* ASSIGNMENT
Answer these questions from the passage about PUPS below:
(a) What secondary task is given to the model during training alongside image inpainting?
(b) From what are the visual features of the cell derived?
(c) What does Zhang say most other methods usually require you to have first?

* PASSAGE FOR REVIEW
One of these techniques involves assigning a secondary task to the model during training: explicitly naming the localization compartment, such as the cell nucleus, mitochondria, or Golgi apparatus. This task is performed concurrently with the primary task of image inpainting (predicting where the protein is located in the image). This additional step has been shown to help the model learn more effectively and develop a better general understanding of possible cellular compartments and the signals that guide proteins to them. An analogy might be a teacher asking students not only to draw all parts of a flower but also to write their names. This additional requirement for naming enhances learning and understanding.
Furthermore, the fact that PUPS is simultaneously trained on data about proteins and cell lines helps it develop a deeper understanding of where proteins are typically localized in a cell image. The system learns to recognize subtle patterns and correlations between protein characteristics (derived from its sequence) and visual features of the cell (derived from marker images).
Impressively, PUPS can even independently understand how different parts of a protein sequence separately contribute to its overall localization. This means the model can identify specific amino acid motifs or domains within the protein that act as "zip codes," directing the protein to its destination in the cell.
"Most other methods usually require you to first have a marker for the protein, so you've already seen it in your training data. Our approach is unique in that it can generalize simultaneously across proteins and cell lines," Zhang emphasizes. This ability to generalize to unseen cases is a key advantage of PUPS.

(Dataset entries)
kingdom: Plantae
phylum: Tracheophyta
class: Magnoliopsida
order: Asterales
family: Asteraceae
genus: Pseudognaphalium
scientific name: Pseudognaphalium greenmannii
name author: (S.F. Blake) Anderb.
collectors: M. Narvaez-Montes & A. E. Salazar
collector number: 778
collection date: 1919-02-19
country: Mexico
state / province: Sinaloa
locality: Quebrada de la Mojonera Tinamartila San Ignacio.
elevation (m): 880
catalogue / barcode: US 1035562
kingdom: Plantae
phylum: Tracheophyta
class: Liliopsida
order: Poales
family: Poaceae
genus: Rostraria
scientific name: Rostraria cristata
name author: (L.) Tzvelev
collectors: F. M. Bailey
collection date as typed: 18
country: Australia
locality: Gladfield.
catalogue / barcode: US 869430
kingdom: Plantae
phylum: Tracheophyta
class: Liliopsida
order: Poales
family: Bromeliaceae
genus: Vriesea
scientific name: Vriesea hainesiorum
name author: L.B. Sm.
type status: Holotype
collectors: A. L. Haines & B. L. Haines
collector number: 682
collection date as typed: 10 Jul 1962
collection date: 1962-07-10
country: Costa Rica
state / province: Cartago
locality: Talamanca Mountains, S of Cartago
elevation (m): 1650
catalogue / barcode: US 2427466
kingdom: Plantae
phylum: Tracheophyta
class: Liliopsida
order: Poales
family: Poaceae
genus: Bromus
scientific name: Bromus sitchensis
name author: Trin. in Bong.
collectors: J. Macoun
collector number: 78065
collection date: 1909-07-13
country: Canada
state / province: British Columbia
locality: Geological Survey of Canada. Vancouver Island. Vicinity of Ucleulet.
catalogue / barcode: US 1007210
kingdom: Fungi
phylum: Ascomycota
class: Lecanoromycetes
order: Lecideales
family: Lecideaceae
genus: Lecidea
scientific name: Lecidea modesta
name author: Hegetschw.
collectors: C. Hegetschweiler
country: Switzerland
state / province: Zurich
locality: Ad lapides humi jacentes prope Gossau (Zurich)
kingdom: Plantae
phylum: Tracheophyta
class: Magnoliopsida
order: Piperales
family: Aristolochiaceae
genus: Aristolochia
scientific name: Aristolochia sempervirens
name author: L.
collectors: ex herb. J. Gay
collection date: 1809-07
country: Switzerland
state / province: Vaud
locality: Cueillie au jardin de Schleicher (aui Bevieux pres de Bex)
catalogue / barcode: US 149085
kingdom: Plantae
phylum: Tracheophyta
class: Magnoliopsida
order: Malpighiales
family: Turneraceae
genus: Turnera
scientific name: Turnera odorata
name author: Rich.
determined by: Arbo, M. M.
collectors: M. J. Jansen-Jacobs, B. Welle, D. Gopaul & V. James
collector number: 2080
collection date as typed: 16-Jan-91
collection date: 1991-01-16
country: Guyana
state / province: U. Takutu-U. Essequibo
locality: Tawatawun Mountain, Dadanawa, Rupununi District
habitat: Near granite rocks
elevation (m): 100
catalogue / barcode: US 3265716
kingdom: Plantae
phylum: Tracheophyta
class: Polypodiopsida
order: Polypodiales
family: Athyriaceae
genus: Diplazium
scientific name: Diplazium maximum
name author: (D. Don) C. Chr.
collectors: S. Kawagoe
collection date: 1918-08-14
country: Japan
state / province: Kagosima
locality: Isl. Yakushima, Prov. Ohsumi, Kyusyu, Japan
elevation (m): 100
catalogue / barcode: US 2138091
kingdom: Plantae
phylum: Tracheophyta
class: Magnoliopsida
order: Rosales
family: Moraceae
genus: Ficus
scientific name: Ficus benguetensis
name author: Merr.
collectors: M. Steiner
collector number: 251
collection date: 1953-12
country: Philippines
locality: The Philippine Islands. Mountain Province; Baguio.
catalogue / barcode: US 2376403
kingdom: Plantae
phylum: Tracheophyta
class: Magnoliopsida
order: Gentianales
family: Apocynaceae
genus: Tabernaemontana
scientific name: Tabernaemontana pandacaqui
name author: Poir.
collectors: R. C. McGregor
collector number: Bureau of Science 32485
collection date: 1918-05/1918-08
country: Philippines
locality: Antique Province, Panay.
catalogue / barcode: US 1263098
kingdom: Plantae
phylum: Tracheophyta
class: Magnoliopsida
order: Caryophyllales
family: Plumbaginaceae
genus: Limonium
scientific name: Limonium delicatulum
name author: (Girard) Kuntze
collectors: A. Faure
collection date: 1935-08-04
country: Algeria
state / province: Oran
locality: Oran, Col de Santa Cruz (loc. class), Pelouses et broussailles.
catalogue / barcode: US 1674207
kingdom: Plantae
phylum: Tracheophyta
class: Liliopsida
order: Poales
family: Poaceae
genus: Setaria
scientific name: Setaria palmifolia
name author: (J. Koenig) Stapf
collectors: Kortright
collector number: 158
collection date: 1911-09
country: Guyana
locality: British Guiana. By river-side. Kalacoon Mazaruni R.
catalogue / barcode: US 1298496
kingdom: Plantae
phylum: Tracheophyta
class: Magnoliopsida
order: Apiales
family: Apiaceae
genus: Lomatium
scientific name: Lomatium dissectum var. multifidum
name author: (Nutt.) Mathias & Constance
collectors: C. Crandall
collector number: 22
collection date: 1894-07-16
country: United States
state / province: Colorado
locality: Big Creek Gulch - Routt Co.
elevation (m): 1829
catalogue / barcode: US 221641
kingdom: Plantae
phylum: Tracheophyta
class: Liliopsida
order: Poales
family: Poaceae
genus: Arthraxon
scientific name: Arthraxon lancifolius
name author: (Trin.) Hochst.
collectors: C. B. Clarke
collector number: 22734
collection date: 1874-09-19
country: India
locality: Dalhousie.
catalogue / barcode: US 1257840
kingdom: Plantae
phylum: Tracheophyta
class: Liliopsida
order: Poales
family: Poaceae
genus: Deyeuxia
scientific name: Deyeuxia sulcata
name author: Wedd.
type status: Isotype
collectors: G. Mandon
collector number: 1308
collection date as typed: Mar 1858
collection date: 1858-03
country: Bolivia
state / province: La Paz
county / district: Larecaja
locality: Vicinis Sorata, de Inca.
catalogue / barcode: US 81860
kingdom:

* ANSWER SPACE
(a) Explicitly naming the localization compartment, such as the cell nucleus, mitochondria, or Golgi apparatus.
(b) From marker images.
(c) A marker for the protein.